Differential interactions of dietary EPA and DHA with the gut microbiota dictate distinct metabolic outcomes in the host

Background: Docosahexaenoic acid (DHA) and eicosapentaenoic acid (EPA) are known to modulate host physiology, but their differential interactions with the gut microbiota and consequent host metabolic effects remain poorly understood. Methods: We employed shotgun metagenomics, untargeted metabolomics, and lipidomics to assess microbial composition and host metabolism.

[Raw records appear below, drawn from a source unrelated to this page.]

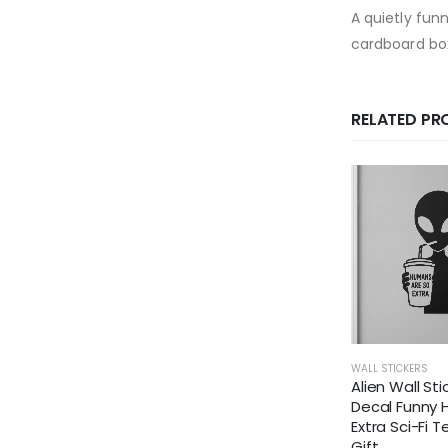
A quietly fun
cardboard bo
RELATED P
WALL STICKERS
Alien Wall Sti
Decal Funny
Extra Sci-Fi 
Gift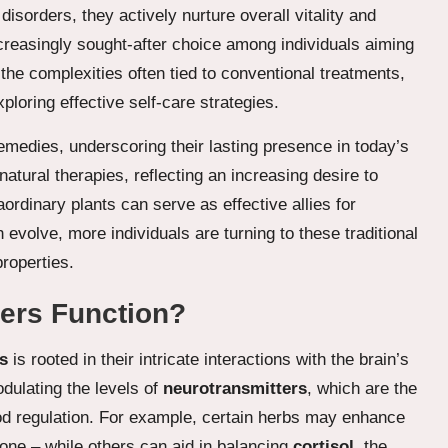
orders, they actively nurture overall vitality and
creasingly sought-after choice among individuals aiming
 the complexities often tied to conventional treatments,
loring effective self-care strategies.
remedies, underscoring their lasting presence in today’s
natural therapies, reflecting an increasing desire to
ordinary plants can serve as effective allies for
 evolve, more individuals are turning to these traditional
properties.
zers Function?
s
is rooted in their intricate interactions with the brain’s
dulating the levels of
neurotransmitters
, which are the
od regulation. For example, certain herbs may enhance
one – while others can aid in balancing
cortisol
, the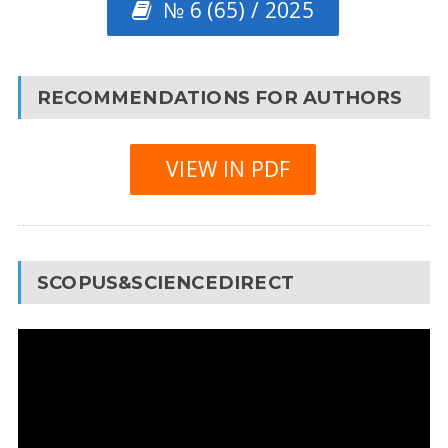
№ 6 (65) / 2025
RECOMMENDATIONS FOR AUTHORS
VIEW IN PDF
SCOPUS&SCIENCEDIRECT
Video
Player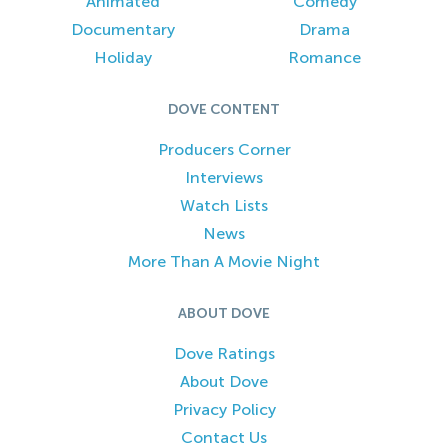
Animated
Comedy
Documentary
Drama
Holiday
Romance
DOVE CONTENT
Producers Corner
Interviews
Watch Lists
News
More Than A Movie Night
ABOUT DOVE
Dove Ratings
About Dove
Privacy Policy
Contact Us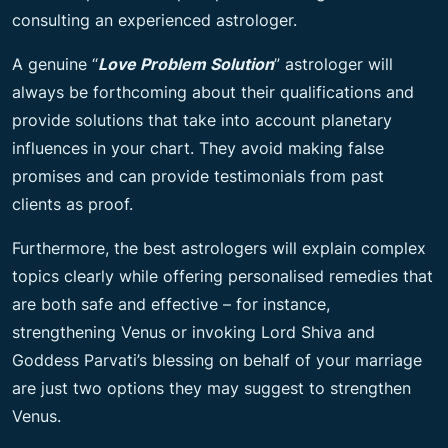
consulting an experienced astrologer.
A genuine “
Love Problem Solution
” astrologer will
always be forthcoming about their qualifications and
provide solutions that take into account planetary
influences in your chart. They avoid making false
promises and can provide testimonials from past
clients as proof.
Furthermore, the best astrologers will explain complex
topics clearly while offering personalised remedies that
are both safe and effective – for instance,
strengthening Venus or invoking Lord Shiva and
Goddess Parvati’s blessing on behalf of your marriage
are just two options they may suggest to strengthen
Venus.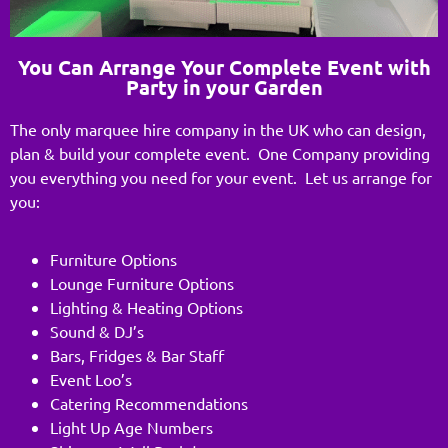
You Can Arrange Your Complete Event with
Party in your Garden
The only marquee hire company in the UK who can design,
plan & build your complete event. One Company providing
you everything you need for your event. Let us arrange for
you:
Furniture Options
Lounge Furniture Options
Lighting & Heating Options
Sound & DJ’s
Bars, Fridges & Bar Staff
Event Loo’s
Catering Recommendations
Light Up Age Numbers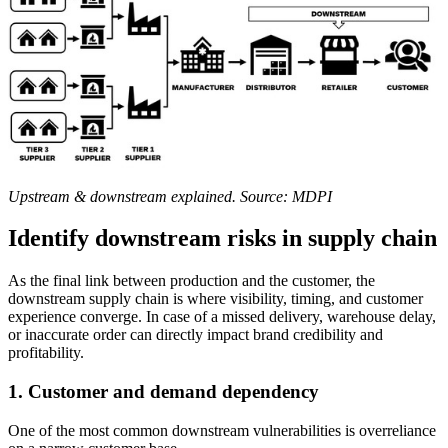
Upstream & downstream explained. Source: MDPI
Identify downstream risks in supply chain
As the final link between production and the customer, the
downstream supply chain is where visibility, timing, and customer
experience converge. In case of a missed delivery, warehouse delay,
or inaccurate order can directly impact brand credibility and
profitability.
1.
Customer and demand dependency
One of the most common downstream vulnerabilities is overreliance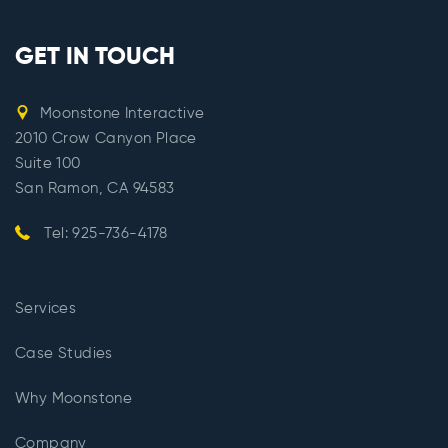
GET IN TOUCH
Moonstone Interactive
2010 Crow Canyon Place
Suite 100
San Ramon, CA 94583
Tel: 925-736-4178
Services
Case Studies
Why Moonstone
Company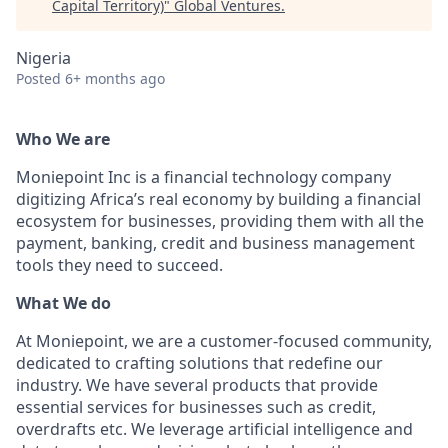
Capital Territory)
"
Global Ventures
.
Nigeria
Posted
6+ months ago
Who We are
Moniepoint Inc is a financial technology company
digitizing Africa’s real economy by building a financial
ecosystem for businesses, providing them with all the
payment, banking, credit and business management
tools they need to succeed.
What We do
At Moniepoint, we are a customer-focused community,
dedicated to crafting solutions that redefine our
industry. We have several products that provide
essential services for businesses such as credit,
overdrafts etc. We leverage artificial intelligence and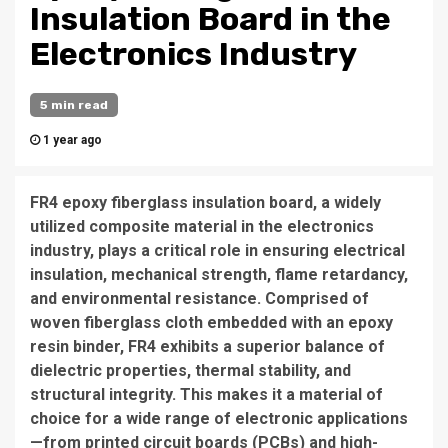
Insulation Board in the
Electronics Industry
5 min read
1 year ago
FR4 epoxy fiberglass insulation board, a widely
utilized composite material in the electronics
industry, plays a critical role in ensuring electrical
insulation, mechanical strength, flame retardancy,
and environmental resistance. Comprised of
woven fiberglass cloth embedded with an epoxy
resin binder, FR4 exhibits a superior balance of
dielectric properties, thermal stability, and
structural integrity. This makes it a material of
choice for a wide range of electronic applications
—from printed circuit boards (PCBs) and high-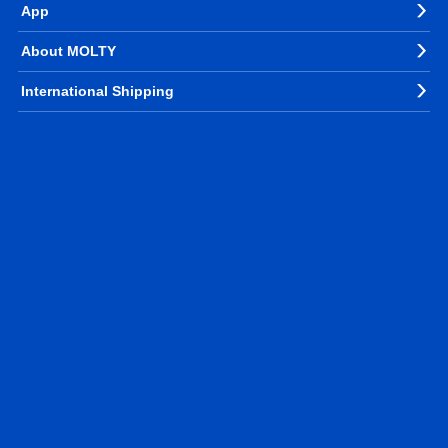
App
About MOLTY
International Shipping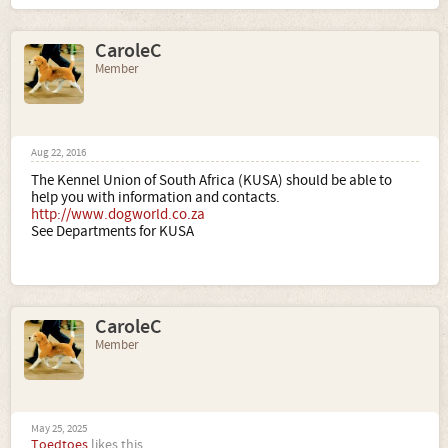
CaroleC
Member
Aug 22, 2016
The Kennel Union of South Africa (KUSA) should be able to
help you with information and contacts.
http://www.dogworld.co.za
See Departments for KUSA
CaroleC
Member
May 25, 2025
Toedtoes
likes this.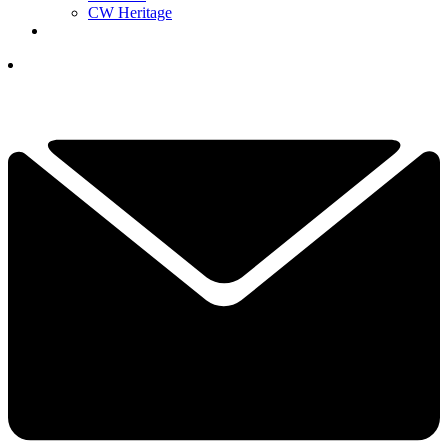
CW Heritage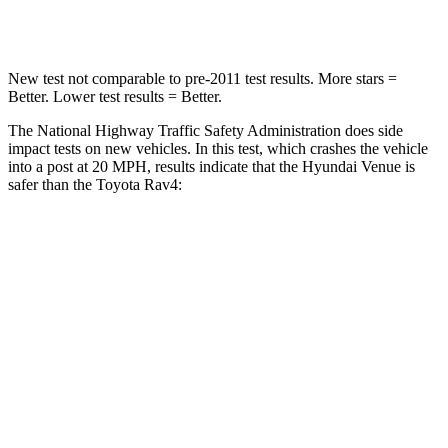
Neck Stress
270 lbs.
306 lbs.
New test not comparable to pre-2011 test results.
More stars =
Better. Lower test results = Better.
The National Highway Traffic Safety Administration does side
impact tests on new vehicles. In this test, which crashes the vehicle
into a post at 20 MPH, results indicate that the Hyundai Venue is
safer than the Toyota Rav4:
Venue
Rav4
Into Pole
STARS
5 Stars
5 Stars
Max Damage Depth
12 inches
14 inches
Hip Force
790 lbs.
835 lbs.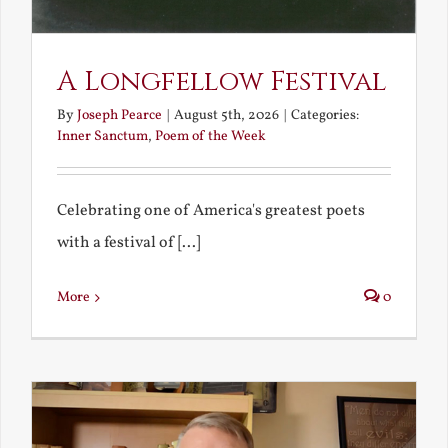
A Longfellow Festival
By
Joseph Pearce
|
August 5th, 2026
|
Categories:
Inner Sanctum
,
Poem of the Week
Celebrating one of America's greatest poets
with a festival of [...]
More
0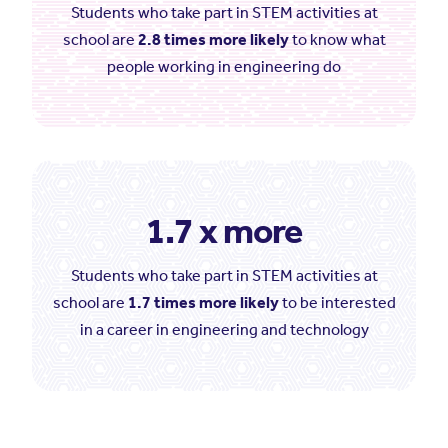
Students who take part in STEM activities at
school are
2.8 times more likely
to know what
people working in engineering do
1.7 x more
Students who take part in STEM activities at
school are
1.7 times more likely
to be interested
in a career in engineering and technology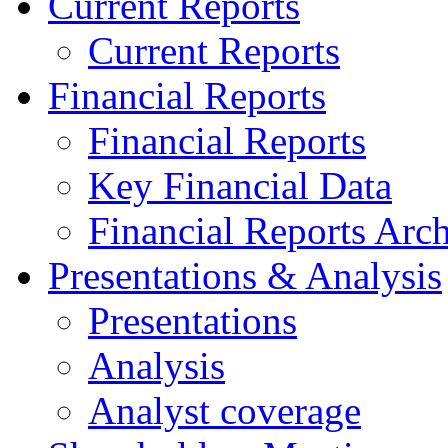
Current Reports
Current Reports
Financial Reports
Financial Reports
Key Financial Data
Financial Reports Arc
Presentations & Analysis
Presentations
Analysis
Analyst coverage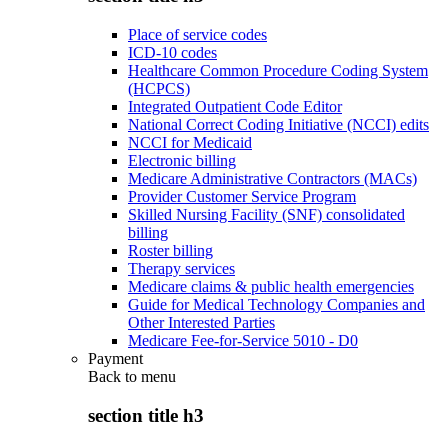
Place of service codes
ICD-10 codes
Healthcare Common Procedure Coding System
(HCPCS)
Integrated Outpatient Code Editor
National Correct Coding Initiative (NCCI) edits
NCCI for Medicaid
Electronic billing
Medicare Administrative Contractors (MACs)
Provider Customer Service Program
Skilled Nursing Facility (SNF) consolidated
billing
Roster billing
Therapy services
Medicare claims & public health emergencies
Guide for Medical Technology Companies and
Other Interested Parties
Medicare Fee-for-Service 5010 - D0
Payment
Back to
menu
section title h3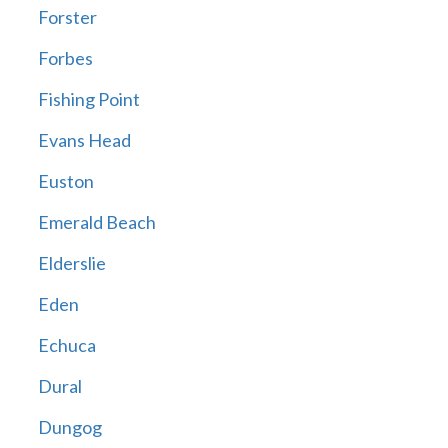
Forster
Forbes
Fishing Point
Evans Head
Euston
Emerald Beach
Elderslie
Eden
Echuca
Dural
Dungog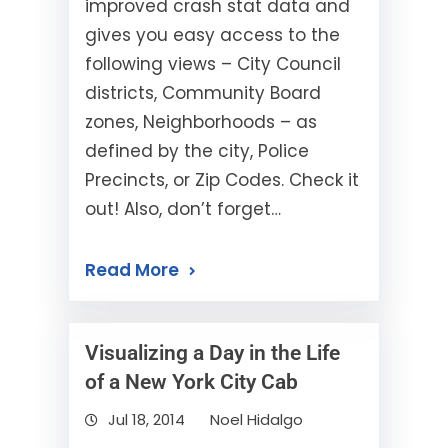
improved crash stat data and
gives you easy access to the
following views – City Council
districts, Community Board
zones, Neighborhoods – as
defined by the city, Police
Precincts, or Zip Codes. Check it
out! Also, don’t forget…
Read More
Visualizing a Day in the Life
of a New York City Cab
Jul 18, 2014
Noel Hidalgo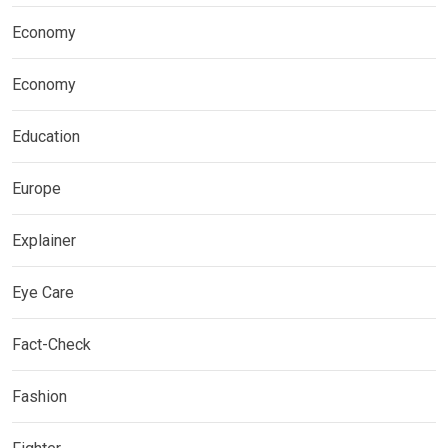
Economy
Economy
Education
Europe
Explainer
Eye Care
Fact-Check
Fashion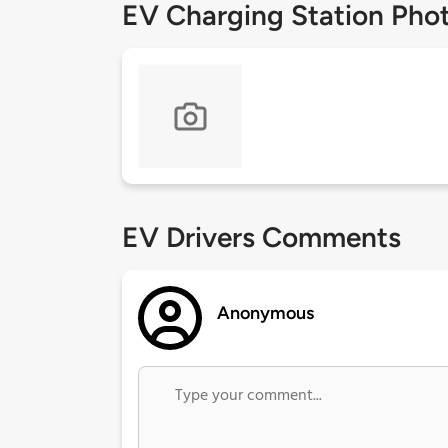
EV Charging Station Pho
EV Drivers Comments
Anonymous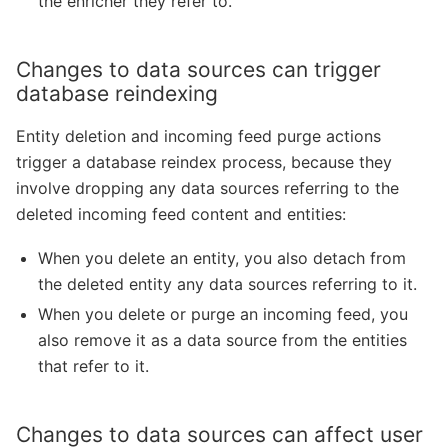
the enricher they refer to.
Changes to data sources can trigger
database reindexing
Entity deletion and incoming feed purge actions
trigger a database reindex process, because they
involve dropping any data sources referring to the
deleted incoming feed content and entities:
When you delete an entity, you also detach from
the deleted entity any data sources referring to it.
When you delete or purge an incoming feed, you
also remove it as a data source from the entities
that refer to it.
Changes to data sources can affect user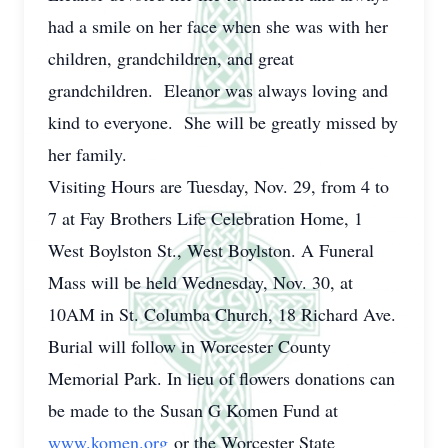
had a smile on her face when she was with her
children, grandchildren, and great
grandchildren. Eleanor was always loving and
kind to everyone. She will be greatly missed by
her family.
Visiting Hours are Tuesday, Nov. 29, from 4 to
7 at Fay Brothers Life Celebration Home, 1
West Boylston St., West Boylston. A Funeral
Mass will be held Wednesday, Nov. 30, at
10AM in St. Columba Church, 18 Richard Ave.
Burial will follow in Worcester County
Memorial Park. In lieu of flowers donations can
be made to the Susan G Komen Fund at
www.komen.org
or the Worcester State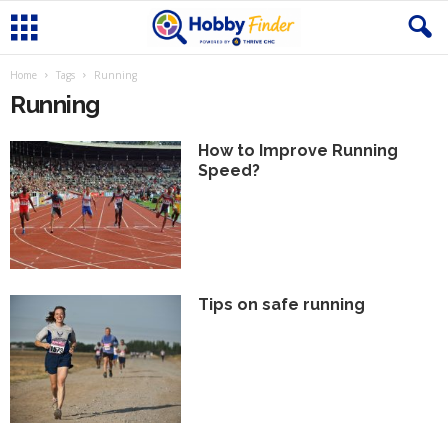
Home
Tags
Running
Running
How to Improve Running
Speed?
Tips on safe running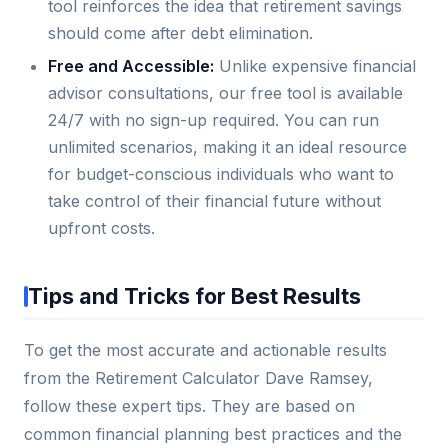
tool reinforces the idea that retirement savings
should come after debt elimination.
Free and Accessible:
Unlike expensive financial
advisor consultations, our free tool is available
24/7 with no sign-up required. You can run
unlimited scenarios, making it an ideal resource
for budget-conscious individuals who want to
take control of their financial future without
upfront costs.
Tips and Tricks for Best Results
To get the most accurate and actionable results
from the Retirement Calculator Dave Ramsey,
follow these expert tips. They are based on
common financial planning best practices and the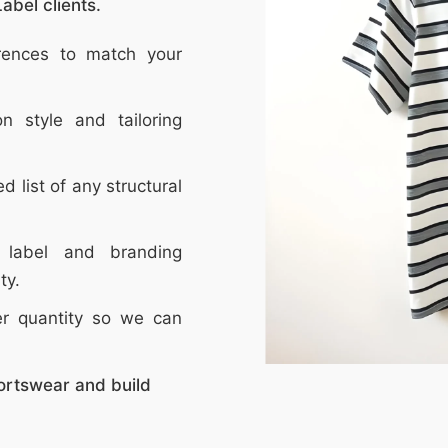
abel clients.
erences to match your
n style and tailoring
ed list of any structural
 label and branding
ty.
er quantity so we can
ortswear and build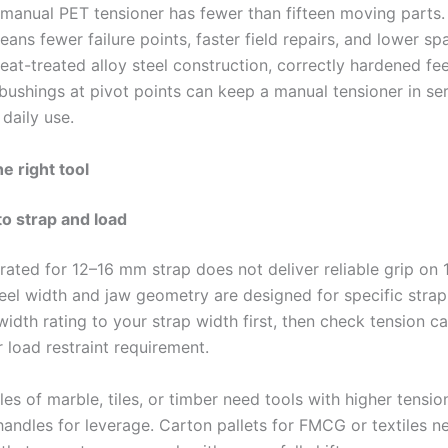
t manual PET tensioner has fewer than fifteen moving parts.
eans fewer failure points, faster field repairs, and lower sp
Heat-treated alloy steel construction, correctly hardened fe
bushings at pivot points can keep a manual tensioner in ser
daily use.
e right tool
to strap and load
 rated for 12–16 mm strap does not deliver reliable grip on
el width and jaw geometry are designed for specific strap 
idth rating to your strap width first, then check tension c
 load restraint requirement.
s of marble, tiles, or timber need tools with higher tensio
andles for leverage. Carton pallets for FMCG or textiles ne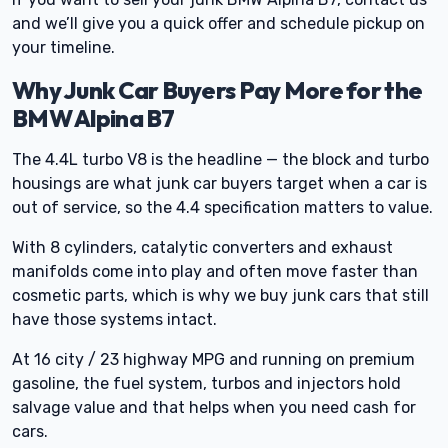
and we’ll give you a quick offer and schedule pickup on
your timeline.
Why Junk Car Buyers Pay More for the
BMW Alpina B7
The 4.4L turbo V8 is the headline — the block and turbo
housings are what junk car buyers target when a car is
out of service, so the 4.4 specification matters to value.
With 8 cylinders, catalytic converters and exhaust
manifolds come into play and often move faster than
cosmetic parts, which is why we buy junk cars that still
have those systems intact.
At 16 city / 23 highway MPG and running on premium
gasoline, the fuel system, turbos and injectors hold
salvage value and that helps when you need cash for
cars.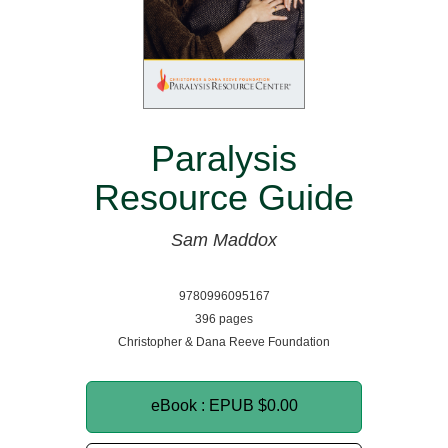
Paralysis
Resource Guide
Sam Maddox
9780996095167
396 pages
Christopher & Dana Reeve Foundation
eBook : EPUB
$0.00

Antibiotic-treated (Abx) mice were used to validate microbiota-dependent effects. Altered gut microbial community structures induced by specific antibiotics and subsequent correlation analyses were applied to identify key bacteria involved. Behavioral tests and molecular assays were conducted in a depression model to evaluate neuroimmune mechanisms. Results: DHA and EPA induced divergent structural shifts in the gut microbiota. Specifically, DHA supplementation significantly enriched Bifidobacterium pseudolongum, whereas both fatty acids modulated lipid metabolism in a manner dependent on the gut microbiota. Importantly, varying microbial community structures were shown to influence DHA metabolism. Metronidazole-induced microbial remodeling markedly elevated serum levels of 14-HDHA, which exhibited a strong positive correlation with the abundance of Akkermansia muciniphila and B. pseudolongum. Subsequent validation confirmed that A. muciniphila facilitates the bioconversion of DHA into 14-HDHA. Furthermore, 14-HDHA ameliorated depressive-like behaviors through regulation of inflammatory cytokines (IL-6, TNF-α, IL-10), suppression of NF-κB activation, and enhancement of hippocampal neurogenesis. Collectively, these results indicate that both DHA and A. muciniphila can alleviate depression via 14-HDHA. Conclusion: Our findings demonstrate that DHA and EPA differentially reshape the gut microbiota, which in turn directs distinct metabolic outcomes. Specifically, DHA promotes A. muciniphila-dependent production of 14-HDHA, which confers resilience to depression through immunomodulatory and neurogenic mechanisms.